• EXERCISE REQUIREMENTS
[1] From the housing market excerpt, list the seller concessions named in parentheses in its first paragraph.
[2] According to the housing market excerpt, when are July pending sales released?
[3] Copy the section of the housing market excerpt that begins with "- If you are a seller: The" and ends with "in late August.", substituting "top prices" for "peak prices".

═══ EXCERPT PROVIDED

Buyers in high-inventory markets. In regions where listings have grown substantially — parts of the South, Mountain West, and Midwest — the negotiating power has shifted to buyers in ways not seen since 2011. Seller concessions (closing cost assistance, rate buydowns, price cuts) are becoming standard in these markets, effectively lowering the real cost of purchasing even at 6.5% rates.
- Average seller concession rate: Up significantly year over year in inventory-heavy markets
- Median days on market: Rising nationally — more time to negotiate
- Price cuts: Occurring in roughly one in four listings in oversupplied markets
- Rate buydowns: Being offered by more sellers as a negotiating tool, often worth 0.5–1.0 percentage points off the buyer's rate
The Rate Headwind Is Not Going Away
The pending sales trend is encouraging, but it is happening against a difficult backdrop. The 30-year fixed mortgage rate hit 6.53% this week — the highest since late 2024 — and the trajectory is not favorable. Wednesday's CPI data expected at 4.2% could push rates further if it signals the Federal Reserve is moving toward a hike. The full buy-or-wait analysis for June 2026 covers how to frame this decision with the rate data in hand.
The key question for the summer market is whether the three-month pending sales trend can survive another 0.25–0.5% increase in mortgage rates. Historical patterns suggest that each 0.25-point increase removes roughly 3–5% of potential buyers from the market. If rates approach 6.75–7.00%, the current modest recovery in demand could stall.
"There is genuine latent demand in this market. Buyers are ready to jump back in if rates decline even modestly — we are seeing that in the pending sales data. But the rate sensitivity is real." — National Association of Realtors economist, June 2026
What to Do With This Information as a Buyer or Seller
The three-month pending sales trend changes the calculus slightly for both sides of the market:
- If you are a buyer: The data confirms that waiting for a market collapse is not a strategy — demand is recovering even at high rates. Identify your target market and budget now, so you are ready to act when the right opportunity appears.
- If you are a seller: The demand recovery is real but rate-sensitive. Price your home realistically for the current rate environment, not for the 2021 market. Sellers who price aggressively and offer rate buydown assistance are closing faster than those holding out for peak prices.
- Watch Wednesday's CPI: A cooler-than-expected reading could give the housing market a meaningful tailwind heading into the peak summer selling weeks. A hotter reading could reverse the three-month trend quickly.
- The spring window is closing. The peak spring buying season is winding down, and summer typically brings a modest slowdown in activity. The next data point worth watching will be July pending sales, released in late August.
Three months of rising pending sales at 6.5% mortgage rates is genuinely surprising and genuinely meaningful. It does not mean the housing market has turned the corner — but it does mean that some buyers have stopped waiting for a turn that may not come, and are making decisions based on the market they have rather than the market they wish they had.

══════
═══ DATA EXTRACT

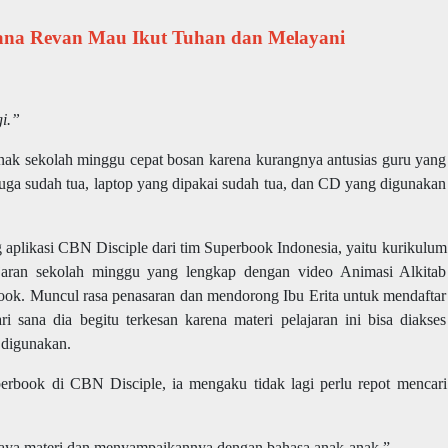
ana Revan Mau Ikut Tuhan dan Melayani
gi.”
ak sekolah minggu cepat bosan karena kurangnya antusias guru yang
juga sudah tua, laptop yang dipakai sudah tua, dan CD yang digunakan
g aplikasi CBN Disciple dari tim Superbook Indonesia, yaitu kurikulum
jaran sekolah minggu yang lengkap dengan video Animasi Alkitab
ook. Muncul rasa penasaran dan mendorong Ibu Erita untuk mendaftar
sana dia begitu terkesan karena materi pelajaran ini bisa diakses
k digunakan.
rbook di CBN Disciple, ia mengaku tidak lagi perlu repot mencari
rkaya materi dan menyampaikannya dengan bahasa anak-anak.”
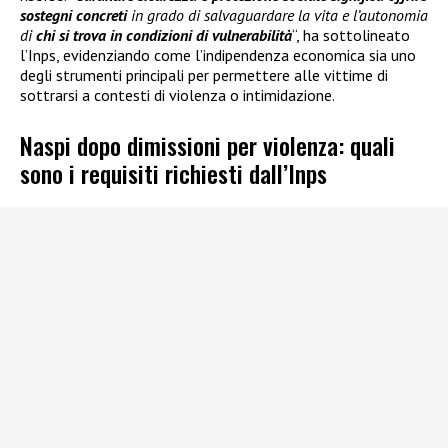
sostegni concreti
in grado di salvaguardare la vita e l’autonomia
di
chi si trova in condizioni di vulnerabilità
“, ha sottolineato
l’Inps, evidenziando come l’indipendenza economica sia uno
degli strumenti principali per permettere alle vittime di
sottrarsi a contesti di violenza o intimidazione.
Naspi dopo dimissioni per violenza: quali
sono i requisiti richiesti dall’Inps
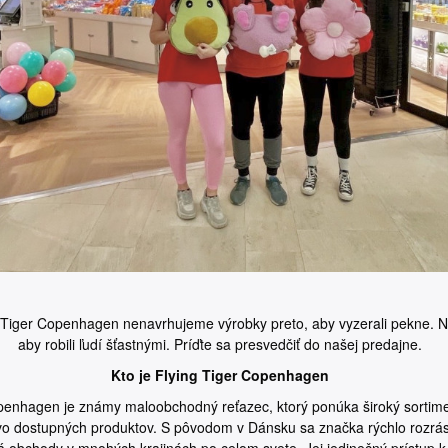
g Tiger Copenhagen nenavrhujeme výrobky preto, aby vyzerali pekne. N
aby robili ľudí šťastnými. Príďte sa presvedčiť do našej predajne.
Kto je Flying Tiger Copenhagen
penhagen je známy maloobchodný reťazec, ktorý ponúka široký sortim
vo dostupných produktov. S pôvodom v Dánsku sa značka rýchlo rozrá
 obchody v mnohých krajinách po celom svete. Jej jedinečný prístup k 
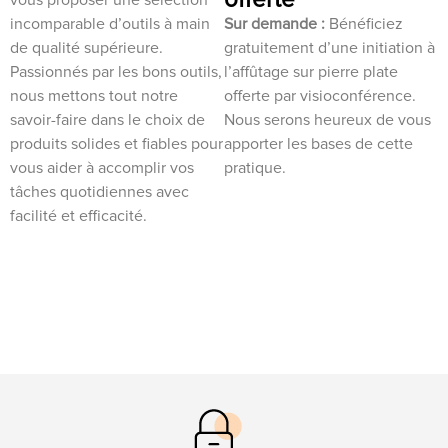
incomparable d’outils à main
Sur demande :
Bénéficiez
de qualité supérieure.
gratuitement d’une initiation à
Passionnés par les bons outils,
l’affûtage sur pierre plate
nous mettons tout notre
offerte par visioconférence.
savoir-faire dans le choix de
Nous serons heureux de vous
produits solides et fiables pour
apporter les bases de cette
vous aider à accomplir vos
pratique.
tâches quotidiennes avec
facilité et efficacité.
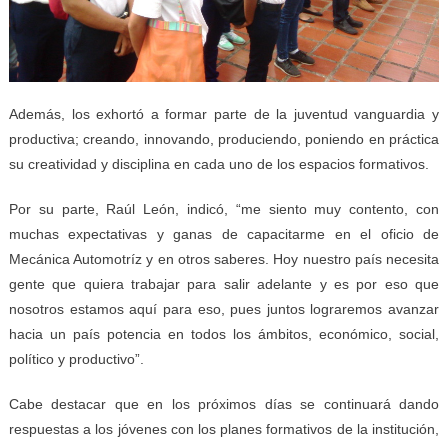
Además, los exhortó a formar parte de la juventud vanguardia y
productiva; creando, innovando, produciendo, poniendo en práctica
su creatividad y disciplina en cada uno de los espacios formativos.
Por su parte, Raúl León, indicó, “me siento muy contento, con
muchas expectativas y ganas de capacitarme en el oficio de
Mecánica Automotríz y en otros saberes. Hoy nuestro país necesita
gente que quiera trabajar para salir adelante y es por eso que
nosotros estamos aquí para eso, pues juntos lograremos avanzar
hacia un país potencia en todos los ámbitos, económico, social,
político y productivo”.
Cabe destacar que en los próximos días se continuará dando
respuestas a los jóvenes con los planes formativos de la institución,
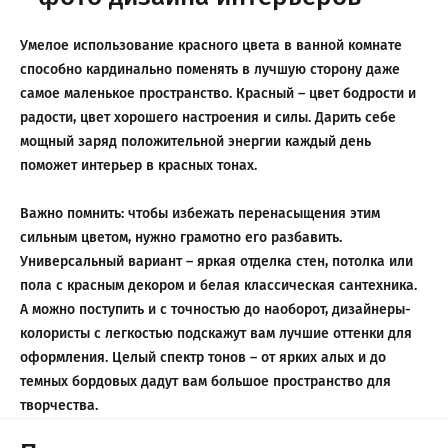
Умелое использование красного цвета в ванной комнате
способно кардинально поменять в лучшую сторону даже
самое маленькое пространство. Красный – цвет бодрости и
радости, цвет хорошего настроения и силы. Дарить себе
мощный заряд положительной энергии каждый день
поможет интерьер в красных тонах.
Важно помнить: чтобы избежать перенасыщения этим
сильным цветом, нужно грамотно его разбавить.
Универсальный вариант – яркая отделка стен, потолка или
пола с красным декором и белая классическая сантехника.
А можно поступить и с точностью до наоборот, дизайнеры-
колористы с легкостью подскажут вам лучшие оттенки для
оформления. Целый спектр тонов – от ярких алых и до
темных бордовых дадут вам большое пространство для
творчества.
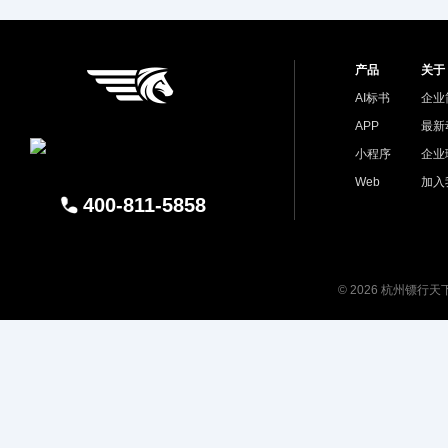
产品
关于
AI标书
企业
APP
最新
小程序
企业
Web
加入
400-811-5858
© 2026 杭州镖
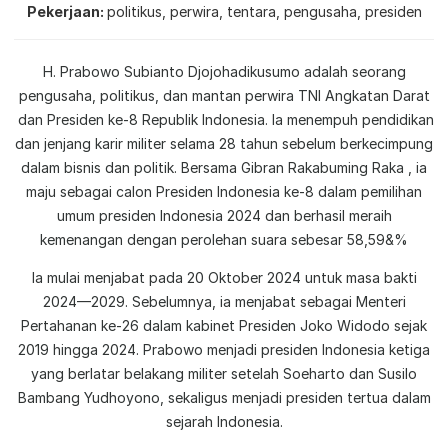
Pekerjaan
politikus, perwira, tentara, pengusaha, presiden
H. Prabowo Subianto Djojohadikusumo adalah seorang
pengusaha, politikus, dan mantan perwira TNI Angkatan Darat
dan Presiden ke-8 Republik Indonesia. Ia menempuh pendidikan
dan jenjang karir militer selama 28 tahun sebelum berkecimpung
dalam bisnis dan politik. Bersama Gibran Rakabuming Raka , ia
maju sebagai calon Presiden Indonesia ke-8 dalam pemilihan
umum presiden Indonesia 2024 dan berhasil meraih
kemenangan dengan perolehan suara sebesar 58,59&%
Ia mulai menjabat pada 20 Oktober 2024 untuk masa bakti
2024—2029. Sebelumnya, ia menjabat sebagai Menteri
Pertahanan ke-26 dalam kabinet Presiden Joko Widodo sejak
2019 hingga 2024. Prabowo menjadi presiden Indonesia ketiga
yang berlatar belakang militer setelah Soeharto dan Susilo
Bambang Yudhoyono, sekaligus menjadi presiden tertua dalam
sejarah Indonesia.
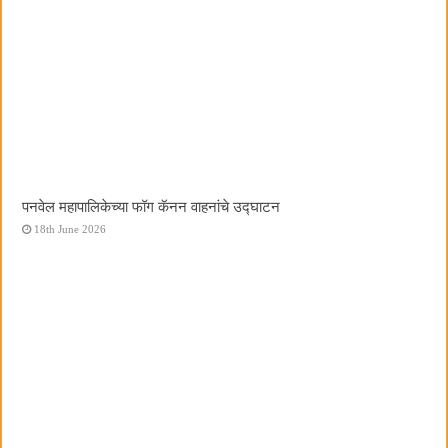
पनवेल महापालिकेच्या फॉग कॅनन वाहनांचे उद्घाटन
18th June 2026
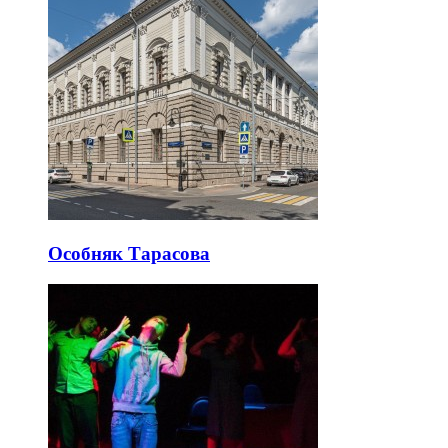
Особняк Тарасова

══════

• TASK-BY-TASK SOLUTIONS
[1] closing cost assistance, rate buydowns, price cuts

[2] In late August.

[3]
- If you are a seller: The demand recovery is real but rate-sensitive. Price your home realistically for the current rate environment, not for the 2021 market. Sellers who price aggressively and offer rate buydown assistance are closing faster than those holding out for top prices.
- Watch Wednesday's CPI: A cooler-than-expected reading could give the housing market a meaningful tailwind heading into the peak summer selling weeks. A hotter reading could reverse the three-month trend quickly.
- The spring window is closing. The peak spring buying season is winding down, and summer typically brings a modest slowdown in activity. The next data point worth watching will be July pending sales, released in late August.